● SELECTED EXTRACT:
We are – or should be – a people of great hope, no matter how dark the clouds may seem; the very hope Paul was certainly speaking into when he wrote, “[I am] chained like a criminal, but the Word of God is not chained” (2 Tim 2:9).  Paul knew he could not change his circumstances, but he also knew he could control the way he thinks and lives – not to engage in the current circumstance which would likely evoke feelings of hatefulness and resentment, even fear (look at us now!).  Rather, Paul was fully engaged in the hope that should regulate the life of the faithful – all for the sake of the Word of The Lord.  Nothing less.

Jeremiah’s letter to the exiles carries a great deal of meaning not only for those who have lost everything but also for those who live in fear of losing what little they may think they have.  ‘Go on about My business’, says The Lord.  “Build houses … plant gardens”.  Don’t engage in the culture, but live right where you are.  Don’t think about where you were, don’t lament where you are – and for Heaven’s sake, do not dread tomorrow!!  And do it all as faithful witnesses to a much Greater Truth.

What stands out in Jeremiah’s letter, however, is not the tone that seems to require that The Lord’s people settle for anything.  Instead, consider what Jeremiah’s words mean to the people of Judah as The Lord encouraged them to “take wives and make babies” … “take wives for your sons, and give your daughters in marriage” … “multiply” right where you are

At first glance it may appear as though Jeremiah is encouraging Judah to mix and mingle in that Babylonian culture.  Marry a local girl or boy.  Get along with the world you’re stuck with, and learn to go with the cultural flow.  However, it has often been said that the only fish that go with the flow are the dead ones.  Going with the flow is not at all what Jeremiah is encouraging The Lord’s people to do!

● RAW RECORDS:
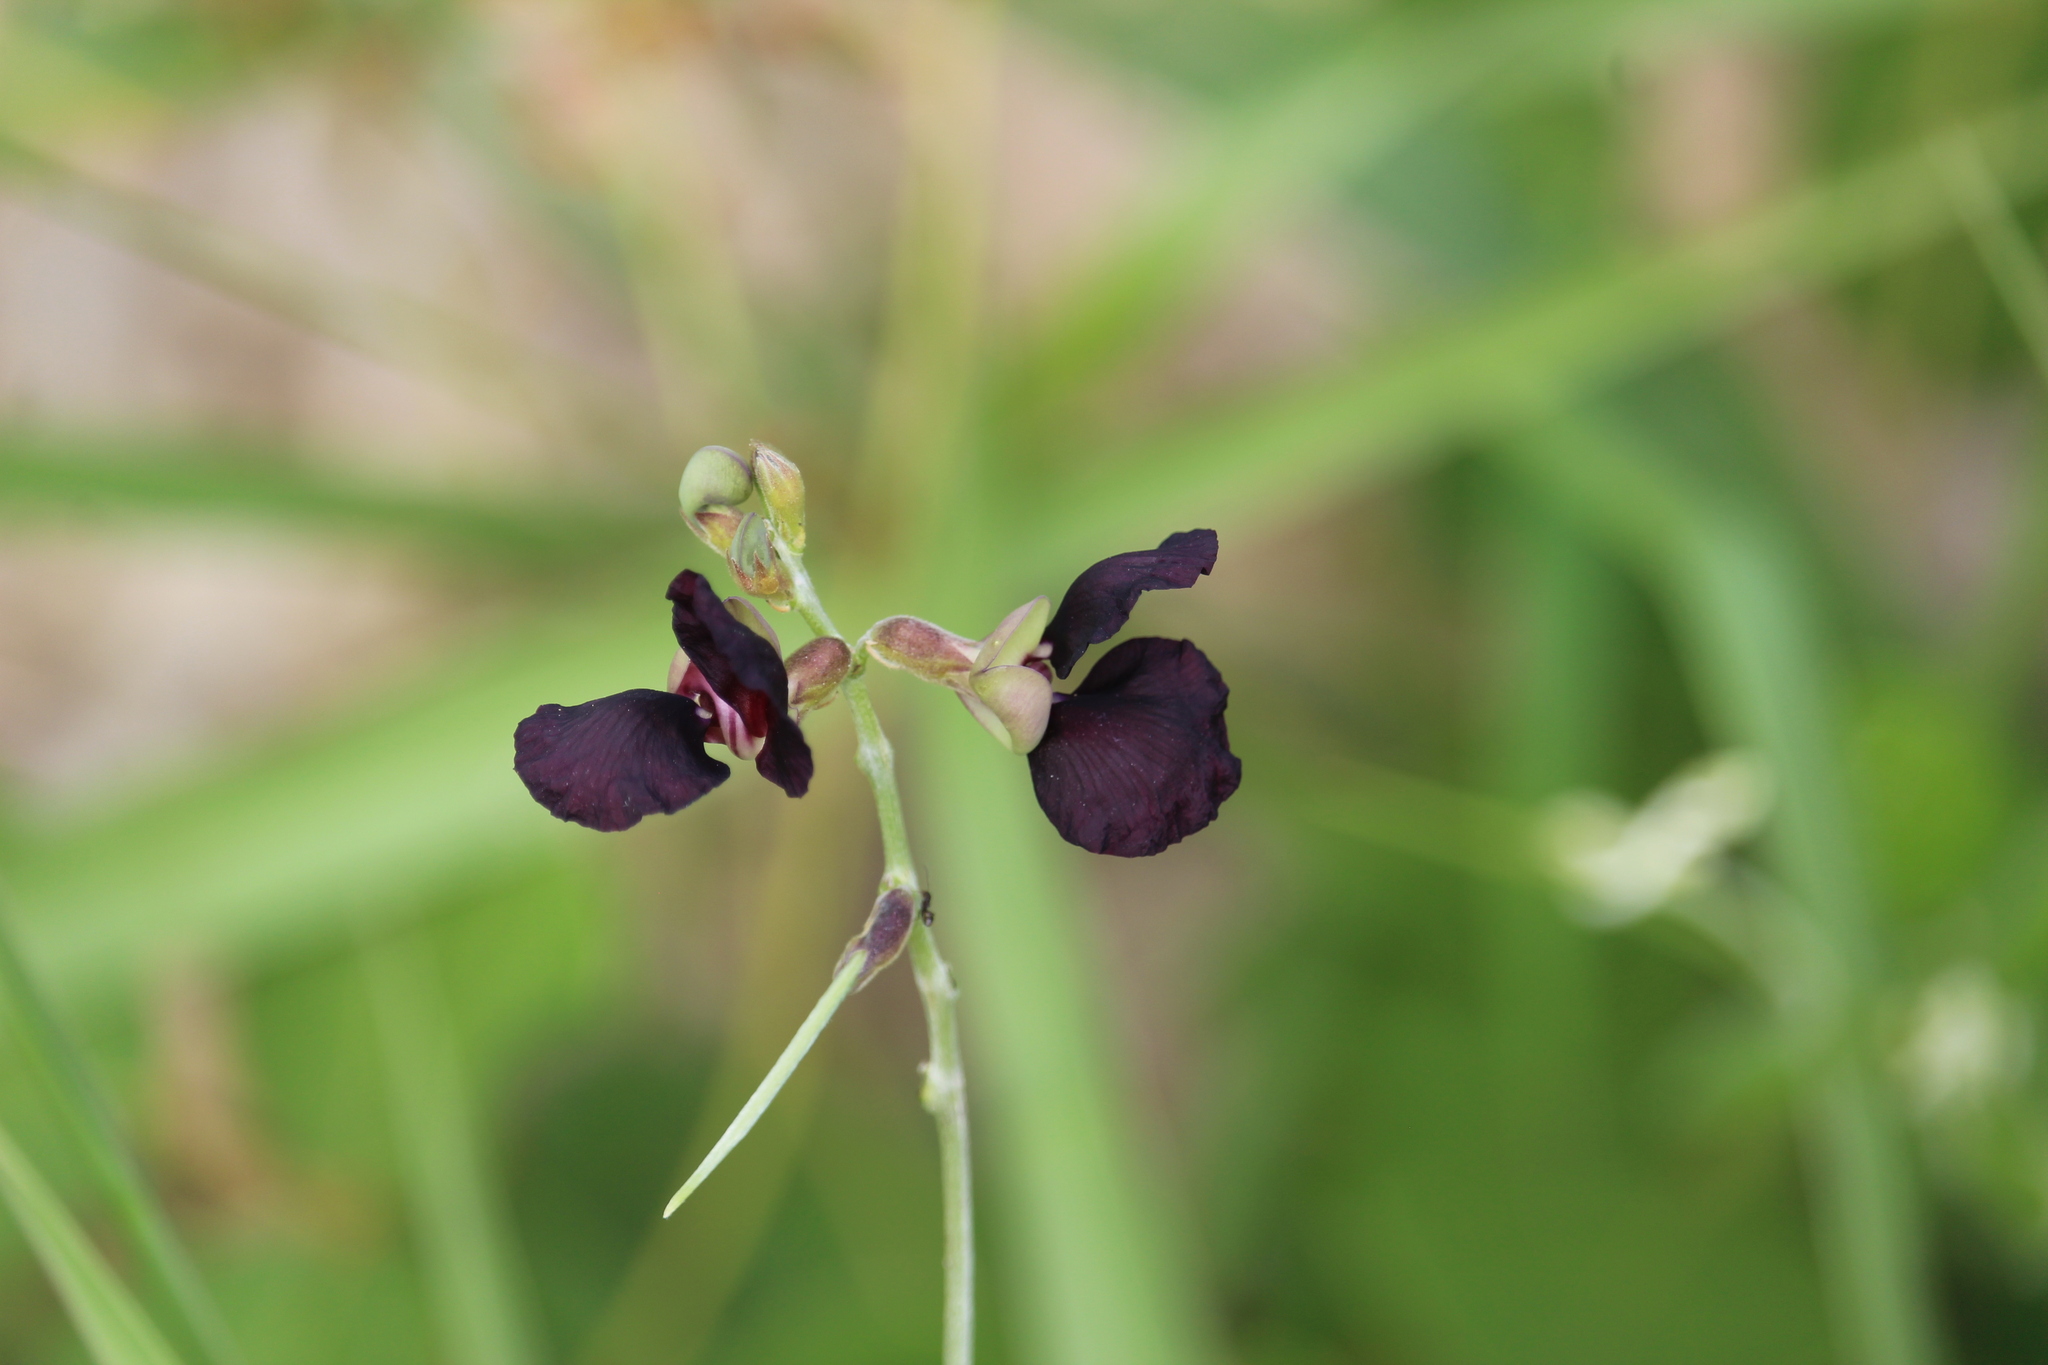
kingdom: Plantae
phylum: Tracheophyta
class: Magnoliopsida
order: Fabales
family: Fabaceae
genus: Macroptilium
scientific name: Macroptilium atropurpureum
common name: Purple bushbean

--

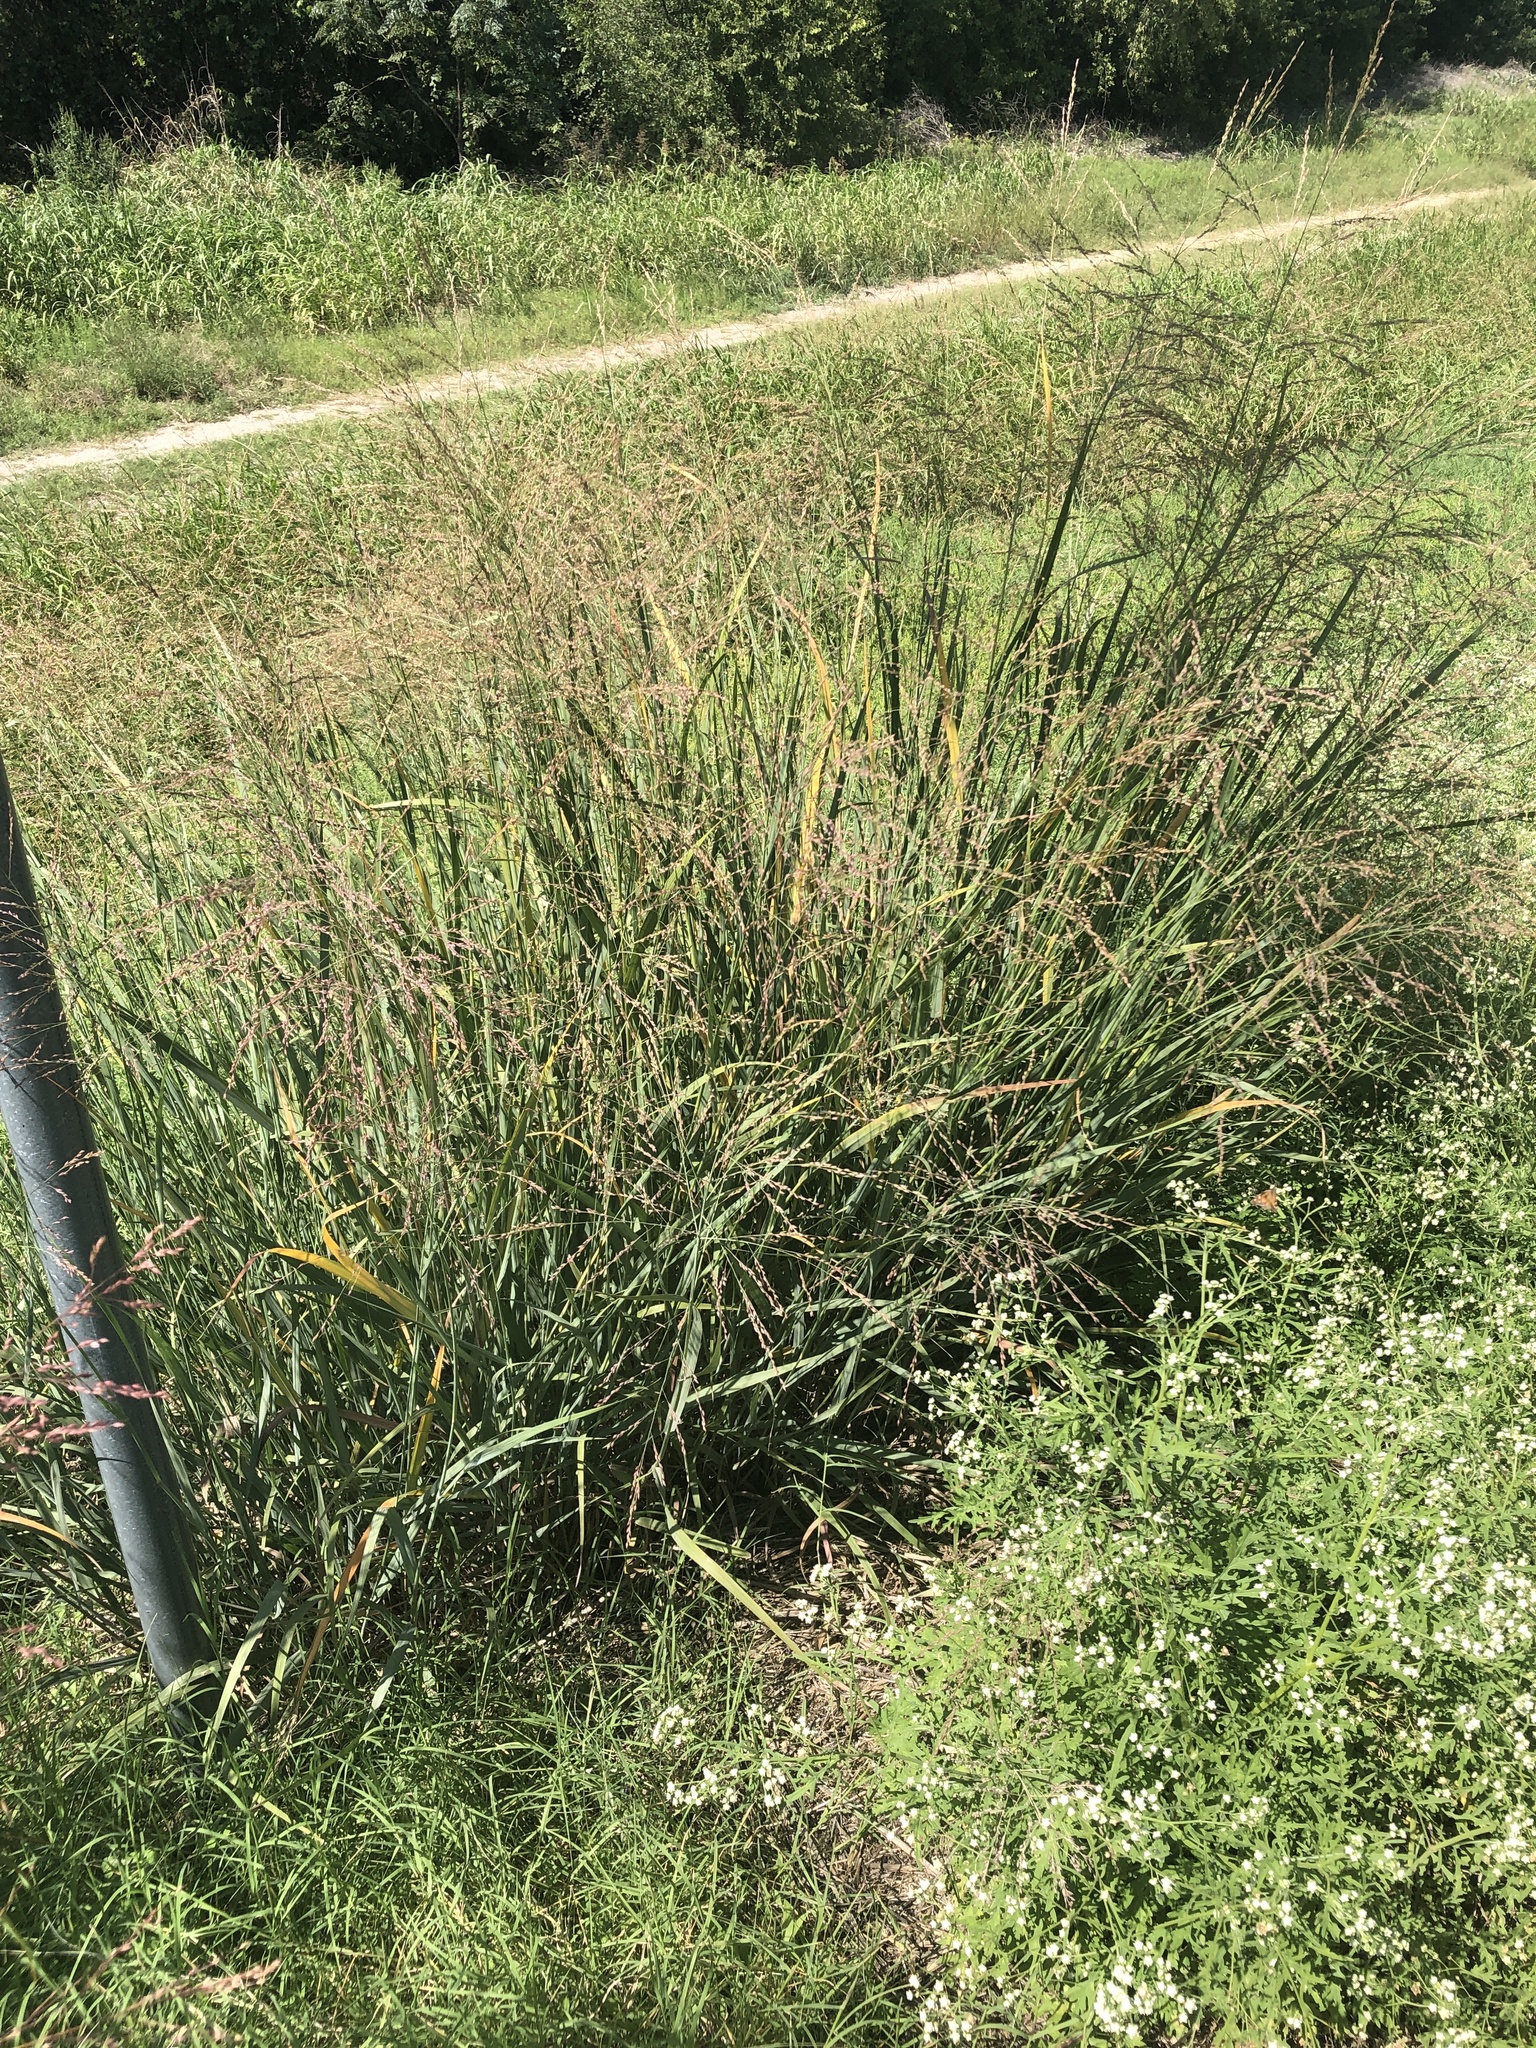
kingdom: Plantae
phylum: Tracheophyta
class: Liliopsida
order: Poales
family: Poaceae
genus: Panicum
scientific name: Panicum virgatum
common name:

● STATED EXERCISE:
According to the reflection on Jeremiah's letter, which fish are the only ones that go with the flow? The items are separate material with no connection to the reflection on Jeremiah's letter.

● RESULT:
The dead ones.